DIRECTIVE 1 = Render the records, from their first line through the line containing "filmic rgb: black", as a Markdown table with the columns Row and Line, leaving out any blank lines.

EXCERPT TO READ =
--------------------------------------------------
Download SORMBR + dependencies [TGZ] [ZIP] [TXT]

Purpose:
 If VECT = 'Q', SORMBR overwrites the general real M-by-N matrix C
 with
                 SIDE = 'L'     SIDE = 'R'
 TRANS = 'N':      Q * C          C * Q
 TRANS = 'T':      Q**T * C       C * Q**T

 If VECT = 'P', SORMBR overwrites the general real M-by-N matrix C
 with
                 SIDE = 'L'     SIDE = 'R'
 TRANS = 'N':      P * C          C * P
 TRANS = 'T':      P**T * C       C * P**T

 Here Q and P**T are the orthogonal matrices determined by SGEBRD when
 reducing a real matrix A to bidiagonal form: A = Q * B * P**T. Q and
 P**T are defined as products of elementary reflectors H(i) and G(i)
 respectively.

 Let nq = m if SIDE = 'L' and nq = n if SIDE = 'R'. Thus nq is the
 order of the orthogonal matrix Q or P**T that is applied.

 If VECT = 'Q', A is assumed to have been an NQ-by-K matrix:
 if nq >= k, Q = H(1) H(2) . . . H(k);
 if nq < k, Q = H(1) H(2) . . . H(nq-1).

 If VECT = 'P', A is assumed to have been a K-by-NQ matrix:
 if k < nq, P = G(1) G(2) . . . G(k);
 if k >= nq, P = G(1) G(2) . . . G(nq-1).
Parameters
[in]VECT
          VECT is CHARACTER*1
          = 'Q': apply Q or Q**T;
          = 'P': apply P or P**T.
[in]SIDE
          SIDE is CHARACTER*1
          = 'L': apply Q, Q**T, P or P**T from the Left;
          = 'R': apply Q, Q**T, P or P**T from the Right.
[in]TRANS
          TRANS is CHARACTER*1
          = 'N':  No transpose, apply Q  or P;
          = 'T':  Transpose, apply Q**T or P**T.
[in]M
          M is INTEGER
          The number of rows of the matrix C. M >= 0.
[in]N
          N is INTEGER
          The number of columns of the matrix C. N >= 0.
[in]K
          K is INTEGER
          If VECT = 'Q', the number of columns in the original
          matrix reduced by SGEBRD.
          If VECT = 'P', the number of rows in the original
          matrix reduced by SGEBRD.
          K >= 0.
[in]A
          A is REAL array, dimension
                                (LDA,min(nq,K)) if VECT = 'Q'
                                (LDA,nq)        if VECT = 'P'
          The vectors which define the elementary reflectors H(i) and
          G(i), whose products determine the matrices Q and P, as
          returned by SGEBRD.
[in]LDA
          LDA is INTEGER
          The leading dimension of the array A.
          If VECT = 'Q', LDA >= max(1,nq);
          if VECT = 'P', LDA >= max(1,min(nq,K)).
[in]TAU
          TAU is REAL array, dimension (min(nq,K))
--------------------------------------------------
Items listed in a dataset =
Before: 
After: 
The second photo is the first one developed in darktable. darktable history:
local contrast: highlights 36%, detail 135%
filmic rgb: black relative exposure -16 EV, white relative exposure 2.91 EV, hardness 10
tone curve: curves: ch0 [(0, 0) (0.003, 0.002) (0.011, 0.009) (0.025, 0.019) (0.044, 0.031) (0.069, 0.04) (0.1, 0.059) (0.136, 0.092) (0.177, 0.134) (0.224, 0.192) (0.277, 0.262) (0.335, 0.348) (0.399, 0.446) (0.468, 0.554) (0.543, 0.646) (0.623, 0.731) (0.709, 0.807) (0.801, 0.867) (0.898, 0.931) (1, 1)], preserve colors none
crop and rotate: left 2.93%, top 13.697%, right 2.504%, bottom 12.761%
--------------------------------------------------
DIRECTIVE 2 = Write the next part of the SORMBR documentation, picking up right after its final line.

TASK ANSWER 1 =
| Row | Line |
|---|---|
| 1 | Before:  |
| 2 | After:  |
| 3 | The second photo is the first one developed in darktable. darktable history: |
| 4 | local contrast: highlights 36%, detail 135% |
| 5 | filmic rgb: black relative exposure -16 EV, white relative exposure 2.91 EV, hardness 10 |

TASK ANSWER 2 =
          TAU(i) must contain the scalar factor of the elementary
          reflector H(i) or G(i) which determines Q or P, as returned
          by SGEBRD in the array argument TAUQ or TAUP.
[in,out]C
          C is REAL array, dimension (LDC,N)
          On entry, the M-by-N matrix C.
          On exit, C is overwritten by Q*C or Q**T*C or C*Q**T or C*Q
          or P*C or P**T*C or C*P or C*P**T.
[in]LDC
          LDC is INTEGER
          The leading dimension of the array C. LDC >= max(1,M).
[out]WORK
          WORK is REAL array, dimension (MAX(1,LWORK))
          On exit, if INFO = 0, WORK(1) returns the optimal LWORK.
[in]LWORK
          LWORK is INTEGER
          The dimension of the array WORK.
          If SIDE = 'L', LWORK >= max(1,N);
          if SIDE = 'R', LWORK >= max(1,M).
          For optimum performance LWORK >= N*NB if SIDE = 'L', and
          LWORK >= M*NB if SIDE = 'R', where NB is the optimal
          blocksize.

          If LWORK = -1, then a workspace query is assumed; the routine
          only calculates the optimal size of the WORK array, returns
          this value as the first entry of the WORK array, and no error
          message related to LWORK is issued by XERBLA.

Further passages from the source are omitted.